◆ TASK BRIEF ◆
Nothing but the line with "Identify the document" and the lines after it, through the end of the records below, is to be repeated, exactly as it is.

◆ Rendered page images ◆

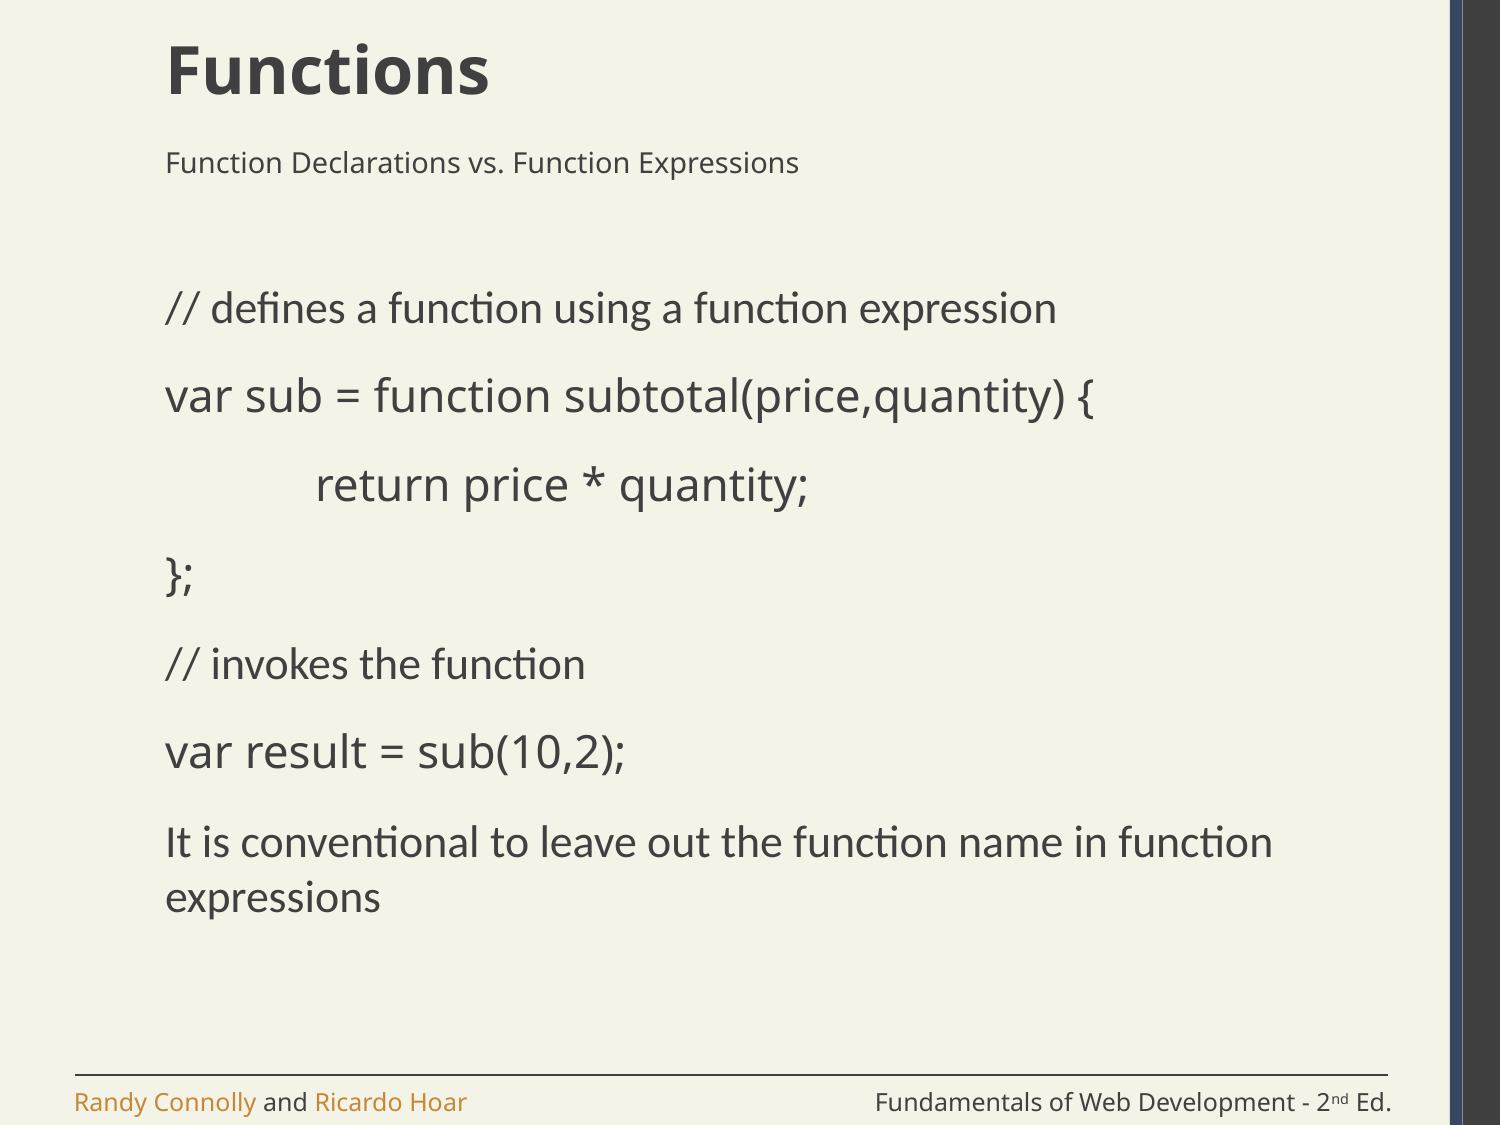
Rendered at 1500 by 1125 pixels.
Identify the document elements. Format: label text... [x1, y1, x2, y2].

list // defines a function using a function expression var sub = function subtotal(price,quantity) { return price * quantity; }; // invokes the function var result = sub(10,2); It is conventional to leave out the function name in function expressions [150, 270, 1365, 1013]
list Function Declarations vs. Function Expressions [150, 137, 1200, 188]
title Functions [150, 20, 1425, 188]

◆ RESULT FOR THIS EXERCISE ◆
Identify the document elements. Format: label text... [x1, y1, x2, y2].

list // defines a function using a function expression var sub = function subtotal(price,quantity) { return price * quantity; }; // invokes the function var result = sub(10,2); It is conventional to leave out the function name in function expressions [150, 270, 1365, 1013]
list Function Declarations vs. Function Expressions [150, 137, 1200, 188]
title Functions [150, 20, 1425, 188]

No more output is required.